[Items from a dataset]

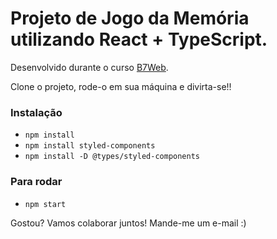 # Projeto de Jogo da Memória utilizando React + TypeScript.

Desenvolvido durante o curso [B7Web](https://b7web.com.br).

Clone o projeto, rode-o em sua máquina e divirta-se!!

### Instalação 
- `npm install`
- `npm install styled-components`
- `npm install -D @types/styled-components` 

### Para rodar
- `npm start`

Gostou? Vamos colaborar juntos! Mande-me um e-mail :)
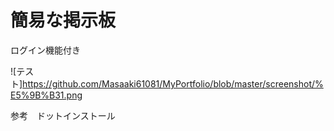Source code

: # 簡易な掲示板

ログイン機能付き

![テスト]https://github.com/Masaaki61081/MyPortfolio/blob/master/screenshot/%E5%9B%B31.png

参考　ドットインストール
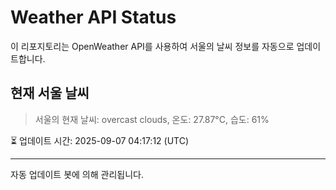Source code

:
# Weather API Status

이 리포지토리는 OpenWeather API를 사용하여 서울의 날씨 정보를 자동으로 업데이트합니다.

## 현재 서울 날씨
> 서울의 현재 날씨: overcast clouds, 온도: 27.87°C, 습도: 61%

⏳ 업데이트 시간: 2025-09-07 04:17:12 (UTC)

---
자동 업데이트 봇에 의해 관리됩니다.
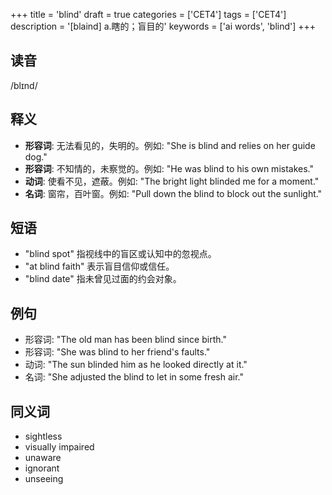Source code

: +++
title = 'blind'
draft = true
categories = ['CET4']
tags = ['CET4']
description = '[blaind] a.瞎的；盲目的'
keywords = ['ai words', 'blind']
+++

## 读音
/blɪnd/

## 释义
- **形容词**: 无法看见的，失明的。例如: "She is blind and relies on her guide dog."
- **形容词**: 不知情的，未察觉的。例如: "He was blind to his own mistakes."
- **动词**: 使看不见，遮蔽。例如: "The bright light blinded me for a moment."
- **名词**: 窗帘，百叶窗。例如: "Pull down the blind to block out the sunlight."

## 短语
- "blind spot" 指视线中的盲区或认知中的忽视点。
- "at blind faith" 表示盲目信仰或信任。
- "blind date" 指未曾见过面的约会对象。

## 例句
- 形容词: "The old man has been blind since birth."
- 形容词: "She was blind to her friend's faults."
- 动词: "The sun blinded him as he looked directly at it."
- 名词: "She adjusted the blind to let in some fresh air."

## 同义词
- sightless
- visually impaired
- unaware
- ignorant
- unseeing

What to work on –
Where the line containing "title = 'blind'" appears in the data above, begin there and reproduce every line to the end exactly; include nothing else.

Response –
title = 'blind'
draft = true
categories = ['CET4']
tags = ['CET4']
description = '[blaind] a.瞎的；盲目的'
keywords = ['ai words', 'blind']
+++

## 读音
/blɪnd/

## 释义
- **形容词**: 无法看见的，失明的。例如: "She is blind and relies on her guide dog."
- **形容词**: 不知情的，未察觉的。例如: "He was blind to his own mistakes."
- **动词**: 使看不见，遮蔽。例如: "The bright light blinded me for a moment."
- **名词**: 窗帘，百叶窗。例如: "Pull down the blind to block out the sunlight."

## 短语
- "blind spot" 指视线中的盲区或认知中的忽视点。
- "at blind faith" 表示盲目信仰或信任。
- "blind date" 指未曾见过面的约会对象。

## 例句
- 形容词: "The old man has been blind since birth."
- 形容词: "She was blind to her friend's faults."
- 动词: "The sun blinded him as he looked directly at it."
- 名词: "She adjusted the blind to let in some fresh air."

## 同义词
- sightless
- visually impaired
- unaware
- ignorant
- unseeing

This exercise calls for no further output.